Es ist so schön mal nichts zu tun

 Der 8. Tag

Nach der  spontanen Planänderung  von gestern Abend stand ein entspannter Tag ins Haus, Bis 08:00 schlafen, um 09:00 zum Frühstück - und kein schlechtes Gewissen. So konnten die rückständigen Urlaubserinnerungen formuliert werden, endlich mal wieder ajour! Auch ein schönes Gefühl. Und es wurde nicht langweilig.

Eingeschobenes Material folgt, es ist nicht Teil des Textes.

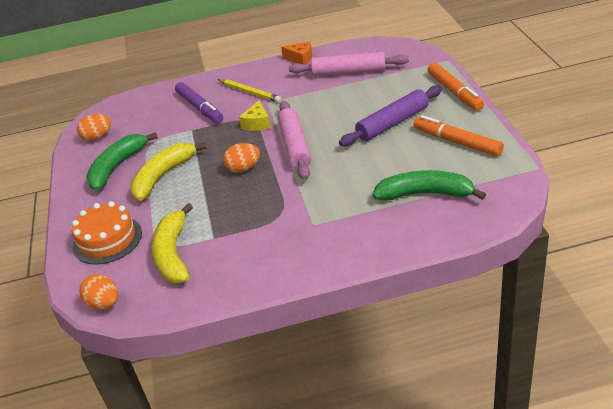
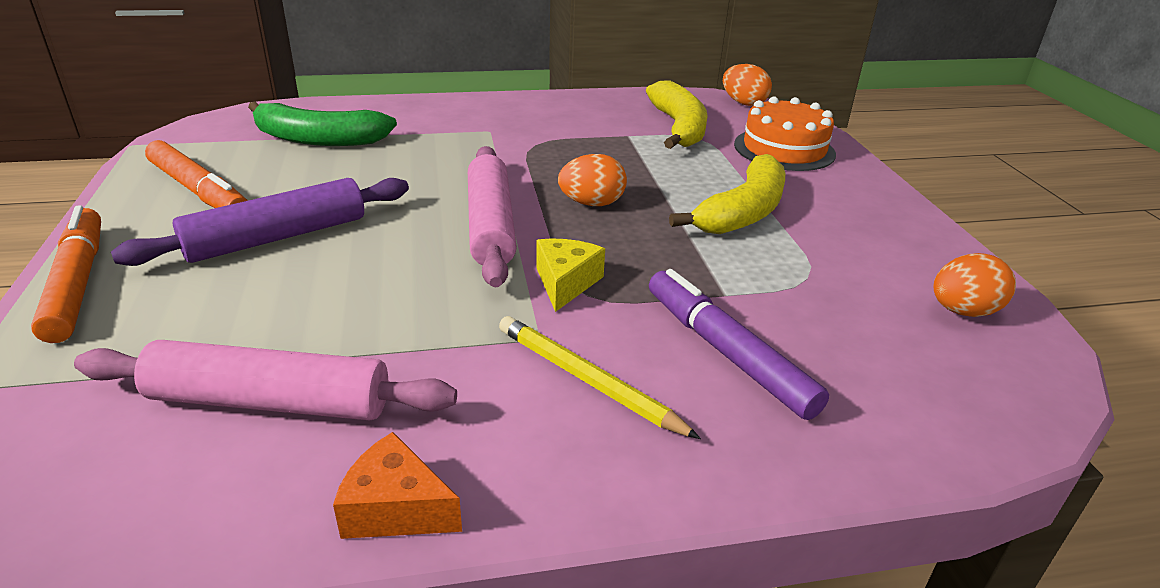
camera: 175 degrees right, 5 degrees down
(117, 167) = (851, 239): green banana -> none

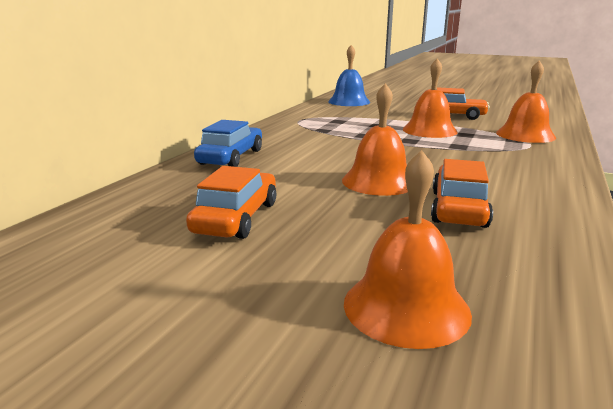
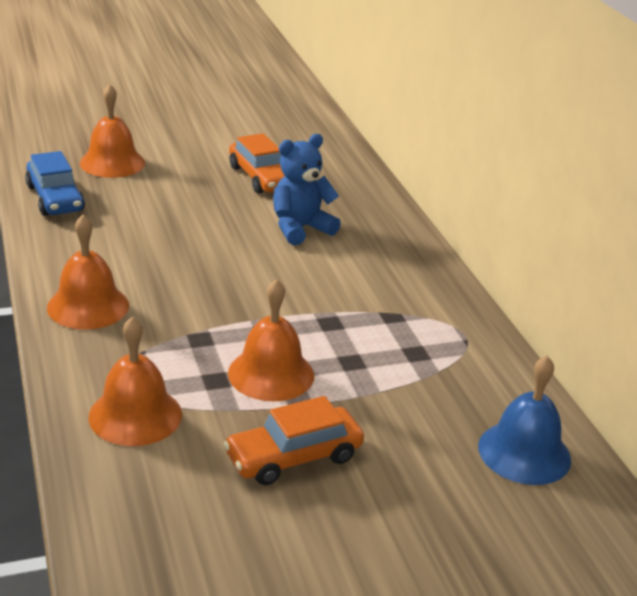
camera: 135 degrees right, 10 degrees up
(231, 157) = (380, 229): blue car -> blue car (55, 198)
(289, 172) = (300, 228): none -> blue teddy bear
(379, 181) = (217, 242): orange bell -> orange bell (88, 306)
(458, 208) = (130, 232): orange car -> none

Am frühen Nachmittag eine Stadtrundfahrt - mit dem Rad. Es wurden nur 5 km. Aber gut für einen bestimmten Körperteil und den Geist.

Ein Marktplatz - der hier TGM Platz heißt. (TGM ist das Kürzel für  Thomaš Garrigue Masaryk, den Präsidenten der 1. Tschechoslowakischen Republik. Politiker, Philosoph, Schriftsteller - aber letztlich gescheitert an der Frage der Aussöhnung der in seinem Staat lebenden Nationalitäten) .   Ein Kloster, das sich klášter nennt und das Nationalparkmuseum beinhaltet. Allerdings wegen Rekonstruktion aktuell geschlossen ist.



Dahinter ein unheimlich großer Friedhof, der Generationen beherbergen kann und offensichtlich auch beherbergt. Das eigentliche Ziel der Visite war die Suche nach Spuren der deutschen Vergangenheit der Stadt, denn in den 30er Jahren des letzten Jahrhunderts waren von den 7.000 hier lebenden Menschen mehr als 80 % Deutsche. Schnell wurden wir fündig. Ein sehr durchwachsenes Bild. Einige wenige Grabstellen aktuell gepflegt, einige andere aufwendig hergerichtet aber über dem größten Teil lag der Charme des Vergänglichen. Da wird man schon nachdenklich.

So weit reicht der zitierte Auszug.